Contact Advantage today or call 020 3004 4600.
Related Resources
- Modernising Your Logistics ERP: The Complete Guide 2026
- Data Migration and Legacy Modernisation
- QuickStart Solutions
- Dynamics 365 Business Central
- Advantage Transformation Sprint
Frequently Asked Questions
When does support for Dynamics NAV end?
It depends on the version. NAV 2015 lost extended support in January 2025, and NAV 2016 lost extended support on 14 April 2026, so both are now unsupported. NAV 2017 follows on 11 January 2027, and NAV 2018, the final release, ends on 11 January 2028. All versions of Dynamics NAV are already out of mainstream support, meaning none receive new features; the dates above mark the end of security updates as well. Businesses still on NAV 2016 or earlier are running unpatched ERP software today.
Why do logistics businesses migrate from Dynamics NAV to Business Central?
The most immediate driver is the fixed end of support date attached to every NAV version. Beyond that, the common operational drivers are the need for real-time reporting that NAV's on-premise architecture cannot provide, the requirement to connect to e-commerce or carrier platforms cost-effectively, the limitation of on-premise infrastructure as businesses add locations or remote users, and the desire to access Microsoft Copilot and AI capability that is built into Business Central but not available in Dynamics NAV.
What data can be migrated from Dynamics NAV to Business Central?
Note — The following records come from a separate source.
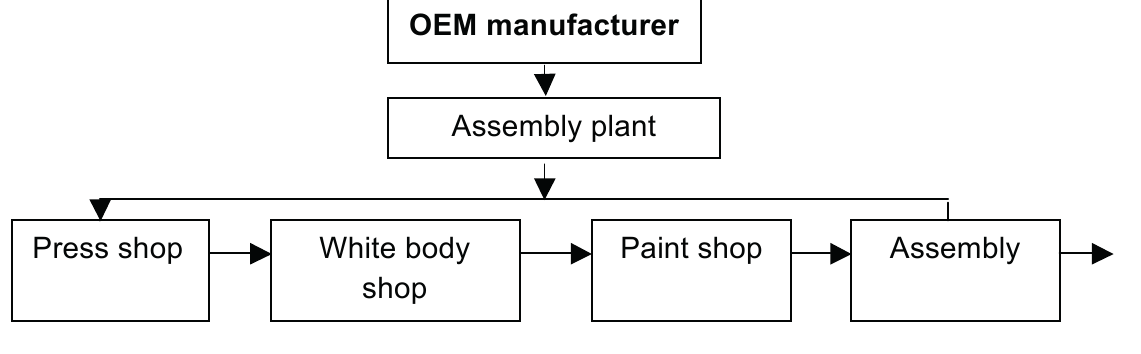
Figure 4: Activities in the production process of the model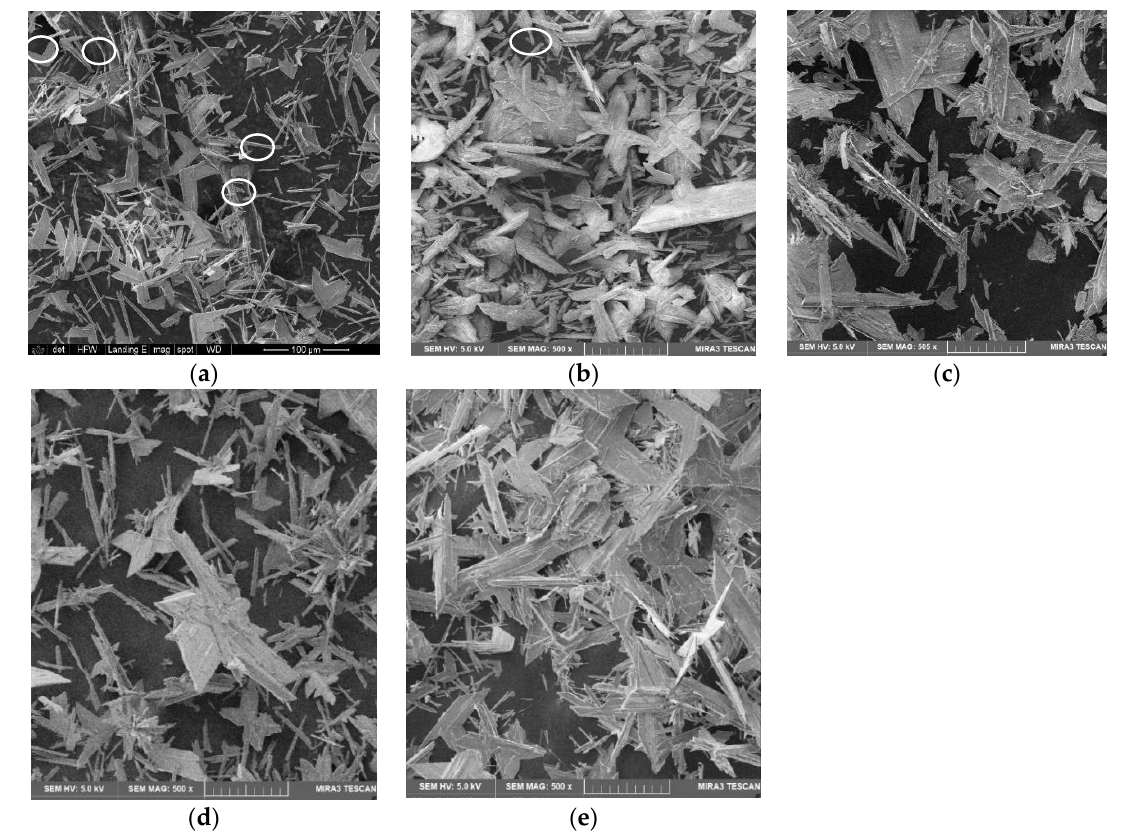
Figure 13. Micrographs of the solid suspension at the end of the experiment ( a ) control experiment, ( b ) C S = 0.04 g/L, ( c ) C S = 0.25 g/L ( d ) C S = 0.50 g/L, and ( e ) C S = 2.01 g/L. Scale bar = 100 µm.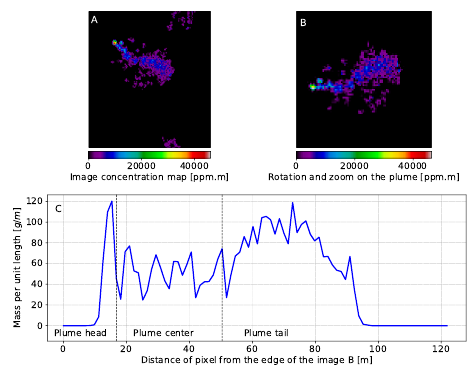
Figure 6. A : Concentration map of the entire image (in ppm.m) for HySpex acquisition. B : Concentration map after a rotation of 45 ◦ and a zoom on the plume. C : Mass per unit length (in g/m) along the plume (in m)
The core data migrated from Dynamics NAV to Business Central typically includes the chart of accounts, customer and supplier master records, stock items and categories, open transactions including outstanding orders and invoices, and a defined period of historical transaction data. NAV implementations often carry custom fields, tables, or modifications built up over the system's lifetime, and these are assessed during Discovery to determine what should be replicated, replaced with standard Business Central functionality, or retired. The migration scope is agreed during Discovery based on what the business needs to operate from day one in Business Central.
How long does a Dynamics NAV to Business Central migration take?
The timeline depends on the complexity of the Dynamics NAV configuration, the extent of any custom development built up over the years, the number of integrations to be reproduced or replaced, and the extent of process redesign required. A straightforward migration for a distribution business with clean data, limited customisation, and limited integrations can be completed in three to four months. More complex migrations with significant data cleansing, heavy customisation, multi-site setup or extensive integration work typically take five to eight months. Given the fixed support deadlines on each NAV version, businesses are advised to start planning well ahead of their version's end of support date rather than treating it as the start date for the project.
Will we lose our Dynamics NAV historical data after migrating?
A defined period of historical transaction data is migrated to Business Central as part of the project. For data that pre-dates the migration window, Dynamics NAV can typically be retained in a read-only archive mode for a period after go-live, allowing users to reference historical records while the operation runs on Business Central. Once a NAV version passes its end of support date, however, retaining it even in read-only mode carries security risk, since it will no longer receive patches, so the practical archive window narrows as the deadline approaches. The specific arrangement depends on the Dynamics NAV licensing terms in place at the time of migration.